Compito da svolgere
Riporta per favore l'elenco qui sotto per intero, identico riga per riga.

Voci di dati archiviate
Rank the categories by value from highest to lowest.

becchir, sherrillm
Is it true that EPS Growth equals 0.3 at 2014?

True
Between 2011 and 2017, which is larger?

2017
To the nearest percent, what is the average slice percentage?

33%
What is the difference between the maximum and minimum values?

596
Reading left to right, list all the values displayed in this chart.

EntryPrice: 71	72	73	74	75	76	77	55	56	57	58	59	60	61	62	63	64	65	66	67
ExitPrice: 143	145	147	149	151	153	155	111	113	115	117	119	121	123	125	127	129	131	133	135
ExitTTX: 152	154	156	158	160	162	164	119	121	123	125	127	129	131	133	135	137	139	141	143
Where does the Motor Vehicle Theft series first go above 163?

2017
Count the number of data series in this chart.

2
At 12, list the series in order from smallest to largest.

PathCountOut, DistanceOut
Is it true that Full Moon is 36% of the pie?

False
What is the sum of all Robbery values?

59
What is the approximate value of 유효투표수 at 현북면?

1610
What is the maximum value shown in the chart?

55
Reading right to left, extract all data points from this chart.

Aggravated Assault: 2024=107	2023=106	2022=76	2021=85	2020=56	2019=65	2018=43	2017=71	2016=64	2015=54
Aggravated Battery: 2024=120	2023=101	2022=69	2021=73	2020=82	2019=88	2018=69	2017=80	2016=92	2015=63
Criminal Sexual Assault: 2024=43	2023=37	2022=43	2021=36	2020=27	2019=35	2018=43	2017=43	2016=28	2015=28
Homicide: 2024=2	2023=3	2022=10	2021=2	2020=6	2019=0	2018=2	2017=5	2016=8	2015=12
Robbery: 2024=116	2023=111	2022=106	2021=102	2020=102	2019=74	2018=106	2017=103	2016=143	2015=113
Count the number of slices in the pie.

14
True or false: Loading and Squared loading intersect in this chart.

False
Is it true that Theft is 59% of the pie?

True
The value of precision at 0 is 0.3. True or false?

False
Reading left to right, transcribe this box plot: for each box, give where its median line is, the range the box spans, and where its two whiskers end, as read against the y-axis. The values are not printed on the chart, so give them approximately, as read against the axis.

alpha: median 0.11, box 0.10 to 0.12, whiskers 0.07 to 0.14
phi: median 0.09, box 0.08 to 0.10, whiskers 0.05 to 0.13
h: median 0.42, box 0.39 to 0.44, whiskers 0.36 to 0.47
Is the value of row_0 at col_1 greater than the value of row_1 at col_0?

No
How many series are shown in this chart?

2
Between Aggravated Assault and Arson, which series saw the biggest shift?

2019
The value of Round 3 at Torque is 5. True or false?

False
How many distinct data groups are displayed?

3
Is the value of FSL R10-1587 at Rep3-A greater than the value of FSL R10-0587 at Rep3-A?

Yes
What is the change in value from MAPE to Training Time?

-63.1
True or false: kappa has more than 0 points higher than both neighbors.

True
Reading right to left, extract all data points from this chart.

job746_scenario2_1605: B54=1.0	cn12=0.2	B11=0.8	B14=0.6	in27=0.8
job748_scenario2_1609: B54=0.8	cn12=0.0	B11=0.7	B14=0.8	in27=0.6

Spazio risposta
Rank the categories by value from highest to lowest.

becchir, sherrillm
Is it true that EPS Growth equals 0.3 at 2014?

True
Between 2011 and 2017, which is larger?

2017
To the nearest percent, what is the average slice percentage?

33%
What is the difference between the maximum and minimum values?

596
Reading left to right, list all the values displayed in this chart.

EntryPrice: 71	72	73	74	75	76	77	55	56	57	58	59	60	61	62	63	64	65	66	67
ExitPrice: 143	145	147	149	151	153	155	111	113	115	117	119	121	123	125	127	129	131	133	135
ExitTTX: 152	154	156	158	160	162	164	119	121	123	125	127	129	131	133	135	137	139	141	143
Where does the Motor Vehicle Theft series first go above 163?

2017
Count the number of data series in this chart.

2
At 12, list the series in order from smallest to largest.

PathCountOut, DistanceOut
Is it true that Full Moon is 36% of the pie?

False
What is the sum of all Robbery values?

59
What is the approximate value of 유효투표수 at 현북면?

1610
What is the maximum value shown in the chart?

55
Reading right to left, extract all data points from this chart.

Aggravated Assault: 2024=107	2023=106	2022=76	2021=85	2020=56	2019=65	2018=43	2017=71	2016=64	2015=54
Aggravated Battery: 2024=120	2023=101	2022=69	2021=73	2020=82	2019=88	2018=69	2017=80	2016=92	2015=63
Criminal Sexual Assault: 2024=43	2023=37	2022=43	2021=36	2020=27	2019=35	2018=43	2017=43	2016=28	2015=28
Homicide: 2024=2	2023=3	2022=10	2021=2	2020=6	2019=0	2018=2	2017=5	2016=8	2015=12
Robbery: 2024=116	2023=111	2022=106	2021=102	2020=102	2019=74	2018=106	2017=103	2016=143	2015=113
Count the number of slices in the pie.

14
True or false: Loading and Squared loading intersect in this chart.

False
Is it true that Theft is 59% of the pie?

True
The value of precision at 0 is 0.3. True or false?

False
Reading left to right, transcribe this box plot: for each box, give where its median line is, the range the box spans, and where its two whiskers end, as read against the y-axis. The values are not printed on the chart, so give them approximately, as read against the axis.

alpha: median 0.11, box 0.10 to 0.12, whiskers 0.07 to 0.14
phi: median 0.09, box 0.08 to 0.10, whiskers 0.05 to 0.13
h: median 0.42, box 0.39 to 0.44, whiskers 0.36 to 0.47
Is the value of row_0 at col_1 greater than the value of row_1 at col_0?

No
How many series are shown in this chart?

2
Between Aggravated Assault and Arson, which series saw the biggest shift?

2019
The value of Round 3 at Torque is 5. True or false?

False
How many distinct data groups are displayed?

3
Is the value of FSL R10-1587 at Rep3-A greater than the value of FSL R10-0587 at Rep3-A?

Yes
What is the change in value from MAPE to Training Time?

-63.1
True or false: kappa has more than 0 points higher than both neighbors.

True
Reading right to left, extract all data points from this chart.

job746_scenario2_1605: B54=1.0	cn12=0.2	B11=0.8	B14=0.6	in27=0.8
job748_scenario2_1609: B54=0.8	cn12=0.0	B11=0.7	B14=0.8	in27=0.6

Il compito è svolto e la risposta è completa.